Exercise aim
Starting with the line that contains "Investment Firms Long, Investment" and going on through the end of the material, rewrite those lines with "Commercial Undertakings" changed to "Commercial Enterprises" and everything else left as is. Leave the pictures out of your answer.
------ Data section
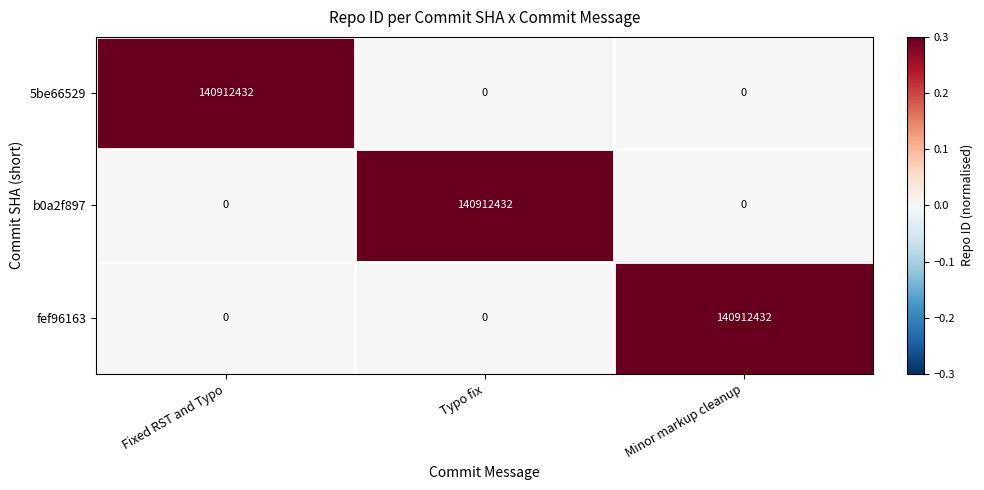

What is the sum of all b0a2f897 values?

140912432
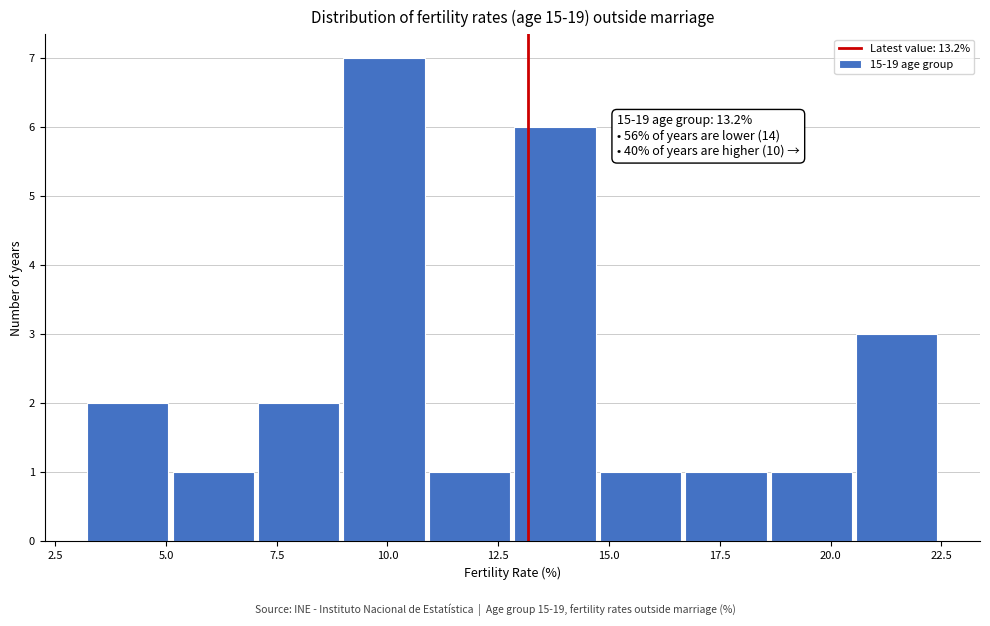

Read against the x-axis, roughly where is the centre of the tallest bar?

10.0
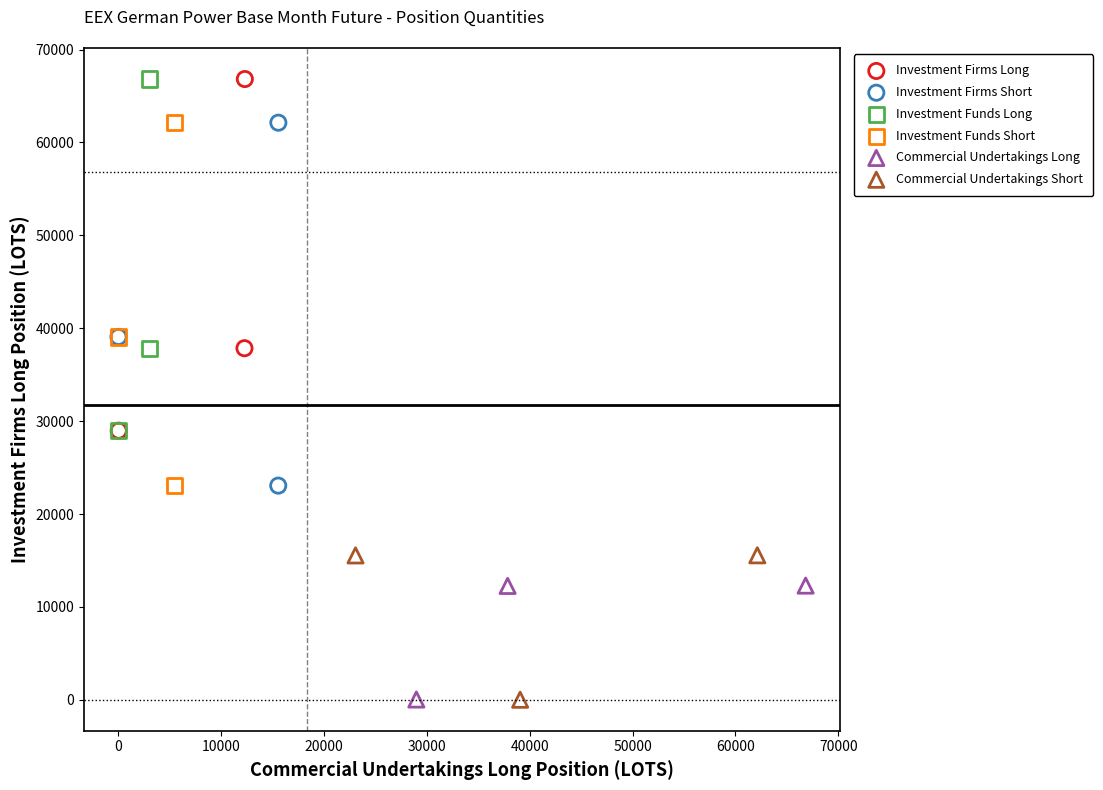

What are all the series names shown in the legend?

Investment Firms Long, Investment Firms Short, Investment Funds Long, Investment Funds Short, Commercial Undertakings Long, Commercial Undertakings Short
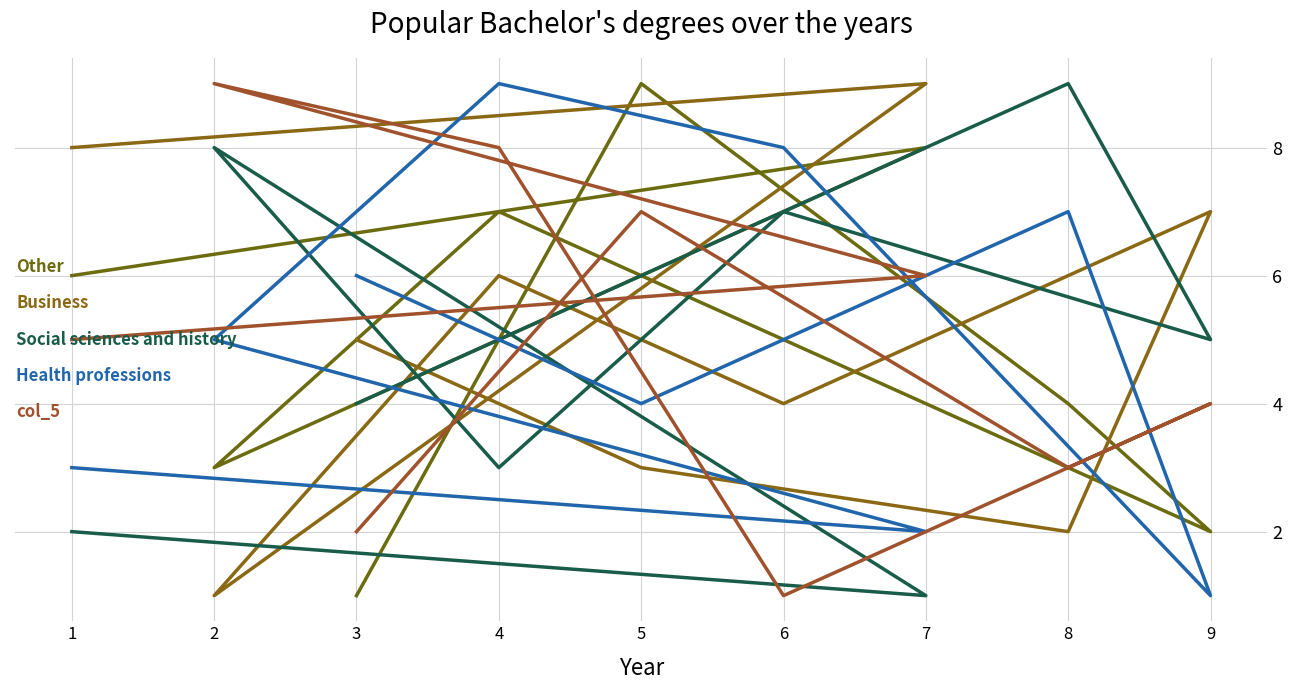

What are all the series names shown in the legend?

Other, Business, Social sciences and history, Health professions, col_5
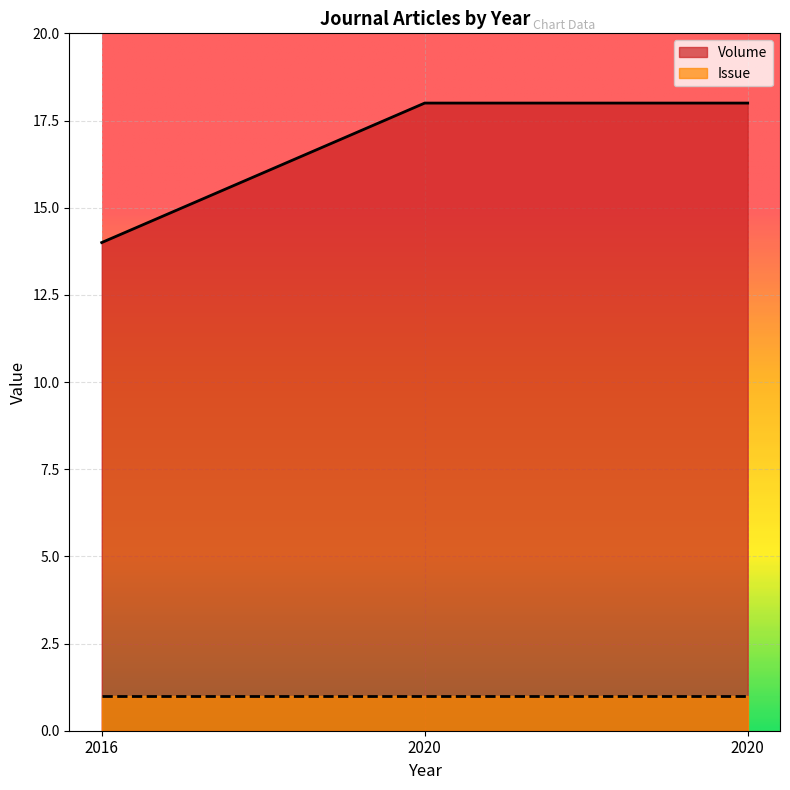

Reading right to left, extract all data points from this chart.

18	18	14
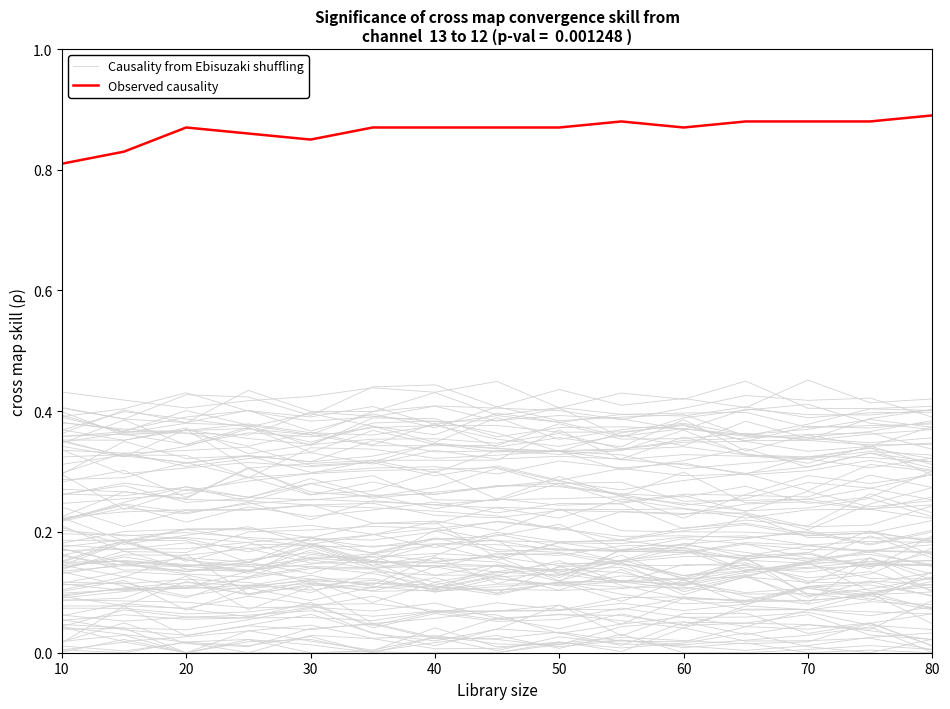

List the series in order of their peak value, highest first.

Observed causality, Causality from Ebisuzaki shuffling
------------
Solution
Investment Firms Long, Investment Firms Short, Investment Funds Long, Investment Funds Short, Commercial Enterprises Long, Commercial Enterprises Short

What are all the series names shown in the legend?

Other, Business, Social sciences and history, Health professions, col_5

Reading right to left, extract all data points from this chart.

18	18	14

List the series in order of their peak value, highest first.

Observed causality, Causality from Ebisuzaki shuffling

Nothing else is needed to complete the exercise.